Pour la première fois, la justice a ordonné mardi 28 mai à l’Eglise de communiquer le dossier religieux d’un prêtre condamné pour pédophilie à une victime qui le réclamait.

Statuant en référé dans le cadre d’une action engagée au civil contre l’Eglise, le tribunal de Bourg-en-Bresse a ordonné à l’évêque du diocèse de Belley-Ars (Ain), Mgr Pascal Roland, de communiquer à la victime, dans un délai de quinze jours, « l’intégralité du dossier concernant Félix Hutin détenu par l’évêché ».

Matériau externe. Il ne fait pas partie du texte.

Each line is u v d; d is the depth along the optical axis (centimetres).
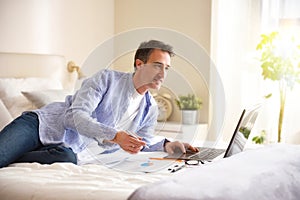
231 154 201
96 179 163
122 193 141
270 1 387
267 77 365
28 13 327
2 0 307
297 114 380
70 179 163
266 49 378
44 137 216
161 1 409
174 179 144
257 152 195
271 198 142
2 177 168
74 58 373
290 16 381
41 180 162
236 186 139
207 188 136
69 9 366
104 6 410
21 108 276
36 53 333
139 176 169
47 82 305
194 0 394
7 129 209
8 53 302
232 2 391
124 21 427
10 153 199
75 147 220
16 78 296
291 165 177
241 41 392
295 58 371
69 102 227
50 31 347
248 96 394
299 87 379
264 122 387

Cet ancien prêtre de 86 ans avait été condamné au civil en juillet 2015 – les faits étant prescrits sur le plan pénal – par le juge de proximité de Nantua qui l’avait reconnu responsable des agressions sexuelles subies par Jean-Yves Schmitt durant son enfance dans un lycée de Bourg-en-Bresse, où le religieux officiait comme aumônier dans les années 1960.

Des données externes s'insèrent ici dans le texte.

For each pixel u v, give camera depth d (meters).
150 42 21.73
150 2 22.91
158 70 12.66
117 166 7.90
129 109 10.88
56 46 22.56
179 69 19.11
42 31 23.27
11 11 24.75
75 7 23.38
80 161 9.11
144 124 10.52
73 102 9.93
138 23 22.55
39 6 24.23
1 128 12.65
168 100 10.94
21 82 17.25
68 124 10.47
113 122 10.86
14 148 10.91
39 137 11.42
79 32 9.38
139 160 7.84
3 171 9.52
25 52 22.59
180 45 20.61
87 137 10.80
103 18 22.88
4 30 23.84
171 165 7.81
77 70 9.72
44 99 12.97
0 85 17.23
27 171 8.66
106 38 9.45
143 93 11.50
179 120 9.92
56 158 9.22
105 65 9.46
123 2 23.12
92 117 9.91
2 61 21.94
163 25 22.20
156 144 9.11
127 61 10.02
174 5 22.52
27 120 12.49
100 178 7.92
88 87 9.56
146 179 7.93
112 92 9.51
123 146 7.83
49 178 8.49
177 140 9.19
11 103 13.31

« C’est le signe que les mentalités changent »

La victime, aujourd’hui âgée de 67 ans, elle-même condamnée pour pédophilie par la suite, a engagé des poursuites judiciaires en France contre le Vatican, qu’il accuse d’avoir exfiltré le prêtre en Suisse dans les années 1970 quand ses agissements ont fait scandale dans l’Ain. A cette fin, il avait demandé une première fois au diocèse, à l’amiable, de lui communiquer le dossier du prêtre. Face au refus de l’évêque, il l’avait assigné devant le tribunal il y a quinze jours.

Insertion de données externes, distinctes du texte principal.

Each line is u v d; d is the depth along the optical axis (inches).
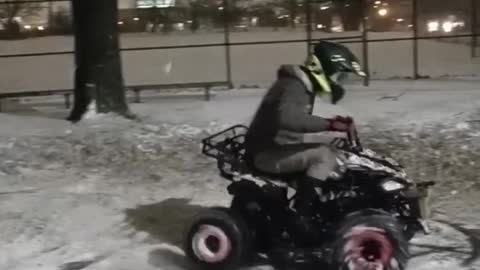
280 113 186.4
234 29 736.3
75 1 400.5
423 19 714.2
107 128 379.9
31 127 390.3
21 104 491.8
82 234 237.8
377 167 194.5
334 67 188.5
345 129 187.0
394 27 729.6
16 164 322.0
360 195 194.9
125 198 275.4
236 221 196.2
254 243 201.2
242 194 197.9
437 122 368.2
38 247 228.2
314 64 190.5
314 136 223.6
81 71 403.5
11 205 265.3
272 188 194.9
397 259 184.5
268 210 198.4
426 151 321.7
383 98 440.5
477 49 651.5
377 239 184.2
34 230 239.8
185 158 327.9
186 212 257.8
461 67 579.8
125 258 217.0
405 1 722.8
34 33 713.6
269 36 707.4
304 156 190.9
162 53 687.7
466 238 226.2
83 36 399.5
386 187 190.9
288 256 207.3
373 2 725.3
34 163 324.8
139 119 400.8
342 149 200.4
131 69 616.1
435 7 715.4
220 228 196.1
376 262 185.3
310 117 186.4
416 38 506.0
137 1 748.6
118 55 405.7
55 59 684.7
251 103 440.5
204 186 289.4
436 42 708.7
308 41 477.7
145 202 270.7
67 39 716.0
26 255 222.5
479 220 243.4
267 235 201.9
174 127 378.3
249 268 204.7
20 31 710.5
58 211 258.1
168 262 213.2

« C’est une première qui va faciliter le combat des victimes de prêtres pédophiles en leur donnant accès aux éléments de preuves qui sont souvent dissimulés par les évêchés », s’est félicité l’avocat du demandeur, Me Emmanuel Ludot. « On vient d’avancer d’un grand pas, c’est le signe que les mentalités changent et qu’on a désormais une politique judiciaire de transparence totale », a-t-il ajouté.